Records for processing:
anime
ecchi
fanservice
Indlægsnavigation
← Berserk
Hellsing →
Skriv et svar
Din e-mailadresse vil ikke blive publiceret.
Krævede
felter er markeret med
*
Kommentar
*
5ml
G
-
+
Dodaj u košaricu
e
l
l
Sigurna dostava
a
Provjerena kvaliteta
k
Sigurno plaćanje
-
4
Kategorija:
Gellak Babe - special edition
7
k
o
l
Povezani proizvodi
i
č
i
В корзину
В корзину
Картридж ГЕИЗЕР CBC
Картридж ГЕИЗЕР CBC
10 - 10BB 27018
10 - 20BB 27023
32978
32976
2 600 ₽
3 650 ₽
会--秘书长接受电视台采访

==

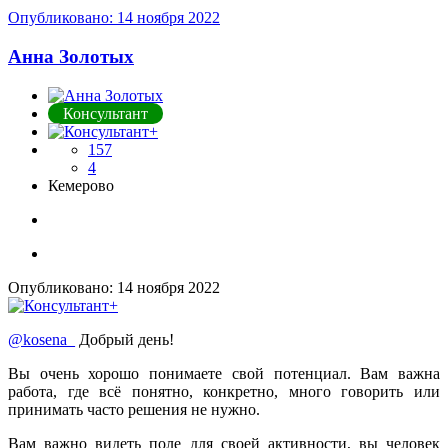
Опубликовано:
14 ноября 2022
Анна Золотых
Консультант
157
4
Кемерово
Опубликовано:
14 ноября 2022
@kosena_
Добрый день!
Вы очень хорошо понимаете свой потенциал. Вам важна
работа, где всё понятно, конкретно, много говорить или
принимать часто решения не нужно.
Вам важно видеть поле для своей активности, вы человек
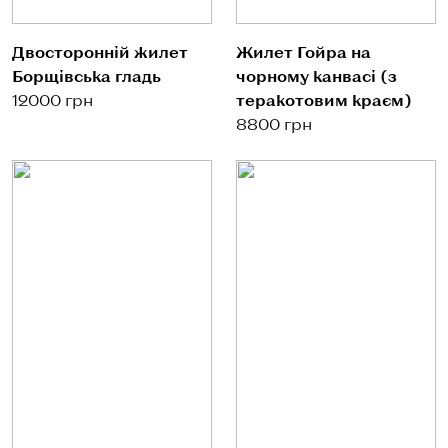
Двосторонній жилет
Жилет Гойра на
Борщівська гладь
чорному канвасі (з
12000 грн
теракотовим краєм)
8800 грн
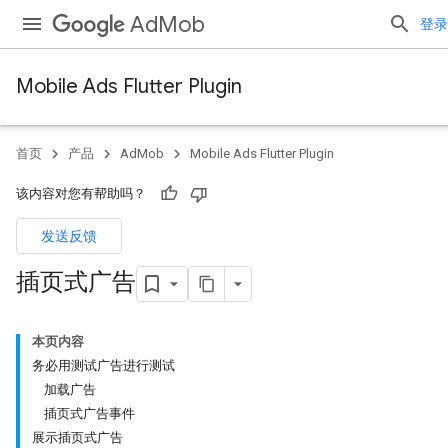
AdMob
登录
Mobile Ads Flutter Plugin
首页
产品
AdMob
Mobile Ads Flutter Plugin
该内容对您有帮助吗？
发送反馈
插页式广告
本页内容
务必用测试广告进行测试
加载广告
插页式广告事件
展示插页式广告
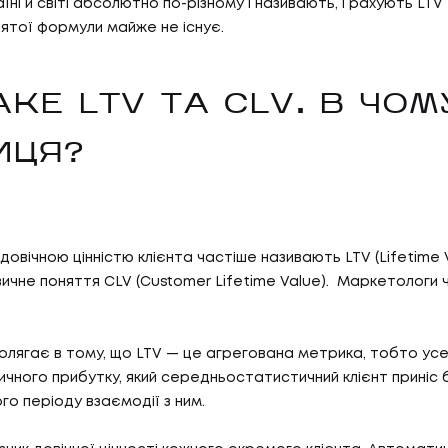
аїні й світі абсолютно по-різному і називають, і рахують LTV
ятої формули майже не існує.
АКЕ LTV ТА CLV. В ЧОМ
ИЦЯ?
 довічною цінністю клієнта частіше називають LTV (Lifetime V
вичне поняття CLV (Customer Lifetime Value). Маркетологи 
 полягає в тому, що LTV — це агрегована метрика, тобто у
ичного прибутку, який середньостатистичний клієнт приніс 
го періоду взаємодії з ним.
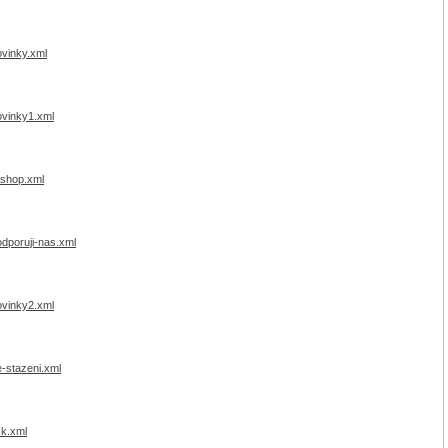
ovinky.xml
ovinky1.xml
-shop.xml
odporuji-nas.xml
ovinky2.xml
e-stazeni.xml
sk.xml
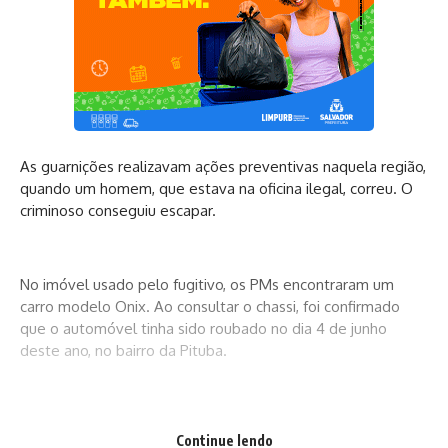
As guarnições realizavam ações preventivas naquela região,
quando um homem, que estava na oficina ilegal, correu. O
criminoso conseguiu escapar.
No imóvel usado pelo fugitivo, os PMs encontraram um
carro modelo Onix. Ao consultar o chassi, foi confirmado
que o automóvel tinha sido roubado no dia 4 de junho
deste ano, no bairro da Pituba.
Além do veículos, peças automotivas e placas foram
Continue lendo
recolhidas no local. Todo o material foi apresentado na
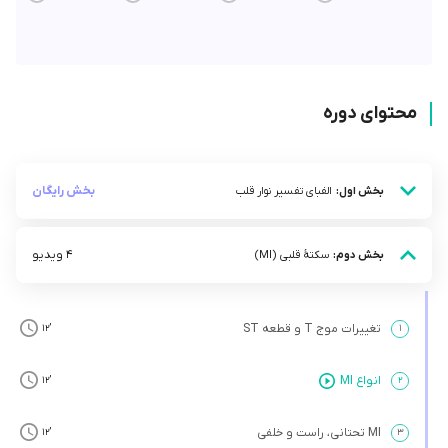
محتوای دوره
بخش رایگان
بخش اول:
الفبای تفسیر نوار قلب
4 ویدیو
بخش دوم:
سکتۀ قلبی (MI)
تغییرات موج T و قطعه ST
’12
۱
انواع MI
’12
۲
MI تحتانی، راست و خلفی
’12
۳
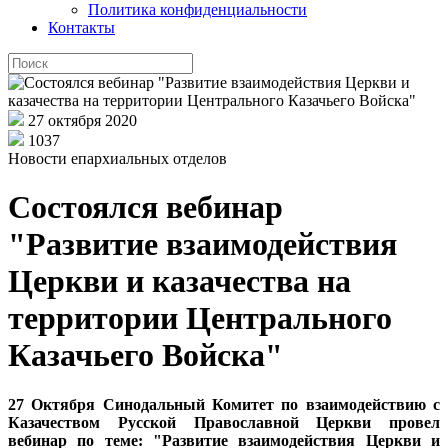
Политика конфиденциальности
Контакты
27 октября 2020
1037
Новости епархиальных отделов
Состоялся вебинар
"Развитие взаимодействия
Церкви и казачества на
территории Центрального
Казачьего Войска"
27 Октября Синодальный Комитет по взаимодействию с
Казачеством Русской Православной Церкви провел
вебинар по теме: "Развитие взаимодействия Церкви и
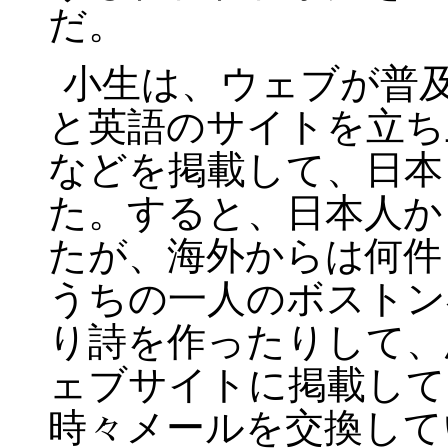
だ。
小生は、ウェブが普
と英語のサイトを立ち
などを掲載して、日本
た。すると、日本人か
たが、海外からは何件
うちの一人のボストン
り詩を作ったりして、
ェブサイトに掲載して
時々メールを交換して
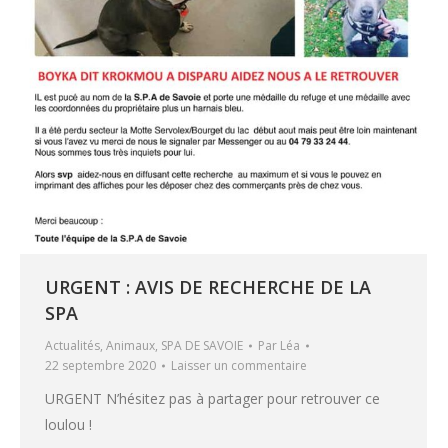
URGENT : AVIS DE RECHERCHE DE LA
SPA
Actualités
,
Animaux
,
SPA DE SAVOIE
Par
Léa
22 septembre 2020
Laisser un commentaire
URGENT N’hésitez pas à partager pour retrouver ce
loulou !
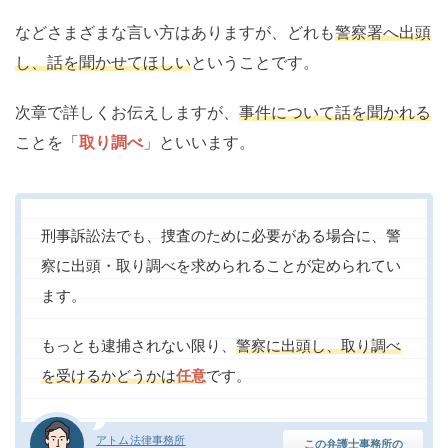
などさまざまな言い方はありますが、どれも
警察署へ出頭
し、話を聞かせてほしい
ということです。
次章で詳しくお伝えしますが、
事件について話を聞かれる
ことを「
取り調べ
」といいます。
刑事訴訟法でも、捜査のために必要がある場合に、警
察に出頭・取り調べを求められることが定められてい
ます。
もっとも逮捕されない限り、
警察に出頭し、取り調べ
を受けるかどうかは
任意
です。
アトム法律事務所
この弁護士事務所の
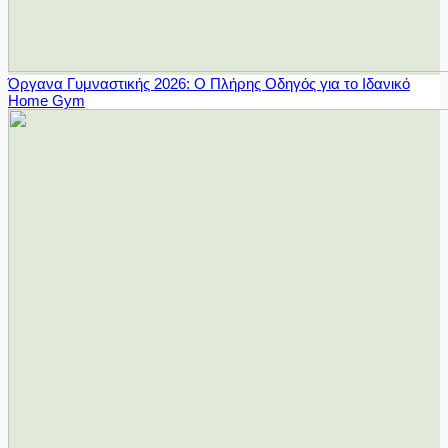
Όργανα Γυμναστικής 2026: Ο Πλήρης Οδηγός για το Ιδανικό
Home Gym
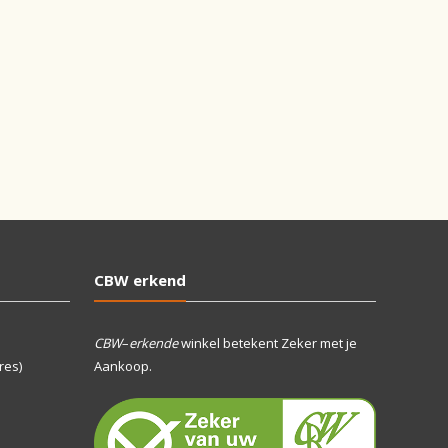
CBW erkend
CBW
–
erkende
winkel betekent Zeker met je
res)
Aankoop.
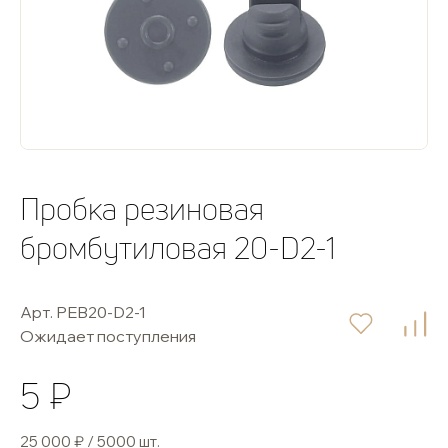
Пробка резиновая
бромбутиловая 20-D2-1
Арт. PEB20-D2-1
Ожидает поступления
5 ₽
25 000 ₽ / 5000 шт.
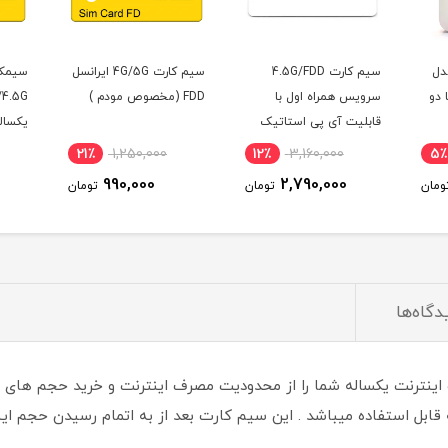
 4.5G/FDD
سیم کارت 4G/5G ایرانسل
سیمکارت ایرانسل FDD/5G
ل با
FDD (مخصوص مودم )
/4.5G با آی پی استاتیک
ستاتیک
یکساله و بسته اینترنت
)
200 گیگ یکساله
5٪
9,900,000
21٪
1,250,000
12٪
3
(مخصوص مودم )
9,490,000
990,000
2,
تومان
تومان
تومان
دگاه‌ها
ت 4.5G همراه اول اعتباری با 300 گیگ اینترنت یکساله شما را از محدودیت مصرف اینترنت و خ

--

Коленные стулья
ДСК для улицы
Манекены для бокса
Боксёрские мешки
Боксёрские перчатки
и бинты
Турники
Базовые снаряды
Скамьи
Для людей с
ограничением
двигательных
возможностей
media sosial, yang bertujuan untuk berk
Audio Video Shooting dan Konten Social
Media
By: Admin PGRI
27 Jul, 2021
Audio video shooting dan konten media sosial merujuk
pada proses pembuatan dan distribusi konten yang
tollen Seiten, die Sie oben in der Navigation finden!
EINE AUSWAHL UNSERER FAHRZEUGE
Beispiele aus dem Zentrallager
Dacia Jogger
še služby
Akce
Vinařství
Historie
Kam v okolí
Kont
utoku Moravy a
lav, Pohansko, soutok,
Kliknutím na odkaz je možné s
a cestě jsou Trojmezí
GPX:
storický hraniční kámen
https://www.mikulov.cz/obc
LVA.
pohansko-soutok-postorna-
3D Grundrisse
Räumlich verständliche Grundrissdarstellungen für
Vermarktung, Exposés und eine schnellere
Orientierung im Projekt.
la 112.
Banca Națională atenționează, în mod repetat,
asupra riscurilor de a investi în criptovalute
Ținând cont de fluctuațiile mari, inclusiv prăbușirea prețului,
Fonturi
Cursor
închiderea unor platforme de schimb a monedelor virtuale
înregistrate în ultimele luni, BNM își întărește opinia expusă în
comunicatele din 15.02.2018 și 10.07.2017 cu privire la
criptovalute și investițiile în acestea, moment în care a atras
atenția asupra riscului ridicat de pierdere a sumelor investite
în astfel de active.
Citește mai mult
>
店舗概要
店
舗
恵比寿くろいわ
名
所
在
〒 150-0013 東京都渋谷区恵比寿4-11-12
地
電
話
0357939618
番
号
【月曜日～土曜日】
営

Description of the task:
Write out the lines from the line with "аїні й світі" up to and including the line with "recolhidas no local.", keeping each one unchanged and leaving out the pictures.

Exercise solution:
аїні й світі абсолютно по-різному і називають, і рахують LTV
ятої формули майже не існує.
АКЕ LTV ТА CLV. В ЧОМ
ИЦЯ?
 довічною цінністю клієнта частіше називають LTV (Lifetime V
вичне поняття CLV (Customer Lifetime Value). Маркетологи 
 полягає в тому, що LTV — це агрегована метрика, тобто у
ичного прибутку, який середньостатистичний клієнт приніс 
го періоду взаємодії з ним.
ovinky.xml
ovinky1.xml
-shop.xml
odporuji-nas.xml
ovinky2.xml
e-stazeni.xml
sk.xml
As guarnições realizavam ações preventivas naquela região,
quando um homem, que estava na oficina ilegal, correu. O
criminoso conseguiu escapar.
No imóvel usado pelo fugitivo, os PMs encontraram um
carro modelo Onix. Ao consultar o chassi, foi confirmado
que o automóvel tinha sido roubado no dia 4 de junho
deste ano, no bairro da Pituba.
Além do veículos, peças automotivas e placas foram
Continue lendo
recolhidas no local. Todo o material foi apresentado na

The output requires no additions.